## Assigned task
The expected output is every entry, repeated exactly.

## Excerpted data
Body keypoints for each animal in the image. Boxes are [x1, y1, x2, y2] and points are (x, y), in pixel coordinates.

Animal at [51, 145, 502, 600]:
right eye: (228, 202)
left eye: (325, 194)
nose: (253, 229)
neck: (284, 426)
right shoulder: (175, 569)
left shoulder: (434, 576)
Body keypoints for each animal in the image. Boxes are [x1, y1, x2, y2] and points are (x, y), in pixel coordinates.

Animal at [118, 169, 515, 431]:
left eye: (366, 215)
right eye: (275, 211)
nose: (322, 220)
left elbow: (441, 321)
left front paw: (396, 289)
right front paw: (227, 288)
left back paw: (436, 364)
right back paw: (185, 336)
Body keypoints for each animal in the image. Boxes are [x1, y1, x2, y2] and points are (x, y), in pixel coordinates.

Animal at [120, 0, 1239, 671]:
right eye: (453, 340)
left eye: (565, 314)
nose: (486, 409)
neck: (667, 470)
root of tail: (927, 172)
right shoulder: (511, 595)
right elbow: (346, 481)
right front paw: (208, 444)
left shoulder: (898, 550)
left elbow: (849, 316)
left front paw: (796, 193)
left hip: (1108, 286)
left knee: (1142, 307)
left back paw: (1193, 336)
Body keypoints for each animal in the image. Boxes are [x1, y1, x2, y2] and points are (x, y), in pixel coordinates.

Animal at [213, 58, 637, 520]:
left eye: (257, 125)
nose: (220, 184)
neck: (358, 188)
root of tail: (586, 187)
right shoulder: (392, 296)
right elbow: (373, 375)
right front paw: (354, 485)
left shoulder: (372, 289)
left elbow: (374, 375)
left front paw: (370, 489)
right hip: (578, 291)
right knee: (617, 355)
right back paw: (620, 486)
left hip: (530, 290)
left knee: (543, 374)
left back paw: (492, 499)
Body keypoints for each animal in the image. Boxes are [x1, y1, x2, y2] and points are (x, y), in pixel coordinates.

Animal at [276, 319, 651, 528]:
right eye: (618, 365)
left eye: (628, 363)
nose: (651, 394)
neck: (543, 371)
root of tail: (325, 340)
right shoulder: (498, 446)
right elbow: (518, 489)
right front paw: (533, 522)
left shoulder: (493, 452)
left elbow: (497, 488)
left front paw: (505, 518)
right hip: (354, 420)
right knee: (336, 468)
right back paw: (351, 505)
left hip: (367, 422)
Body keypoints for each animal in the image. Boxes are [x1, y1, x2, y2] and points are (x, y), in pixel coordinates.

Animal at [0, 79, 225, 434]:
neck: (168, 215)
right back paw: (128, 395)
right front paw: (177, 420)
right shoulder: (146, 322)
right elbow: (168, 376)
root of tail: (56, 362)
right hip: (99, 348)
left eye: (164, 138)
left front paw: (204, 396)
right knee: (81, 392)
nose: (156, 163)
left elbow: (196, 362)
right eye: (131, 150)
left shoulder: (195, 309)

## Answer box
Body keypoints for each animal in the image. Boxes are [x1, y1, x2, y2] and points are (x, y), in pixel coordinates.

Animal at [51, 145, 502, 600]:
right eye: (228, 202)
left eye: (325, 194)
nose: (253, 229)
neck: (284, 426)
right shoulder: (175, 569)
left shoulder: (434, 576)
Body keypoints for each animal in the image. Boxes are [x1, y1, x2, y2] and points are (x, y), in pixel coordinates.

Animal at [118, 169, 515, 431]:
left eye: (366, 215)
right eye: (275, 211)
nose: (322, 220)
left elbow: (441, 321)
left front paw: (396, 289)
right front paw: (227, 288)
left back paw: (436, 364)
right back paw: (185, 336)
Body keypoints for each animal in the image. Boxes are [x1, y1, x2, y2] and points are (x, y), in pixel coordinates.

Animal at [120, 0, 1239, 671]:
right eye: (453, 340)
left eye: (565, 314)
nose: (486, 409)
neck: (667, 470)
root of tail: (927, 172)
right shoulder: (511, 595)
right elbow: (346, 481)
right front paw: (208, 444)
left shoulder: (898, 550)
left elbow: (849, 316)
left front paw: (796, 193)
left hip: (1108, 286)
left knee: (1142, 307)
left back paw: (1193, 336)
Body keypoints for each animal in the image. Boxes are [x1, y1, x2, y2] and points are (x, y), in pixel coordinates.

Animal at [213, 58, 637, 520]:
left eye: (257, 125)
nose: (220, 184)
neck: (358, 188)
root of tail: (586, 187)
right shoulder: (392, 296)
right elbow: (373, 375)
right front paw: (354, 485)
left shoulder: (372, 289)
left elbow: (374, 375)
left front paw: (370, 489)
right hip: (578, 291)
right knee: (617, 355)
right back paw: (620, 486)
left hip: (530, 290)
left knee: (543, 374)
left back paw: (492, 499)
Body keypoints for each animal in the image. Boxes are [x1, y1, x2, y2] and points are (x, y), in pixel coordinates.

Animal at [276, 319, 651, 528]:
right eye: (618, 365)
left eye: (628, 363)
nose: (651, 394)
neck: (543, 371)
root of tail: (325, 340)
right shoulder: (498, 446)
right elbow: (518, 489)
right front paw: (533, 522)
left shoulder: (493, 452)
left elbow: (497, 488)
left front paw: (505, 518)
right hip: (354, 420)
right knee: (336, 468)
right back paw: (351, 505)
left hip: (367, 422)
Body keypoints for each animal in the image. Boxes are [x1, y1, x2, y2] and points are (x, y), in pixel coordinates.

Animal at [0, 79, 225, 434]:
neck: (168, 215)
right back paw: (128, 395)
right front paw: (177, 420)
right shoulder: (146, 322)
right elbow: (168, 376)
root of tail: (56, 362)
right hip: (99, 348)
left eye: (164, 138)
left front paw: (204, 396)
right knee: (81, 392)
nose: (156, 163)
left elbow: (196, 362)
right eye: (131, 150)
left shoulder: (195, 309)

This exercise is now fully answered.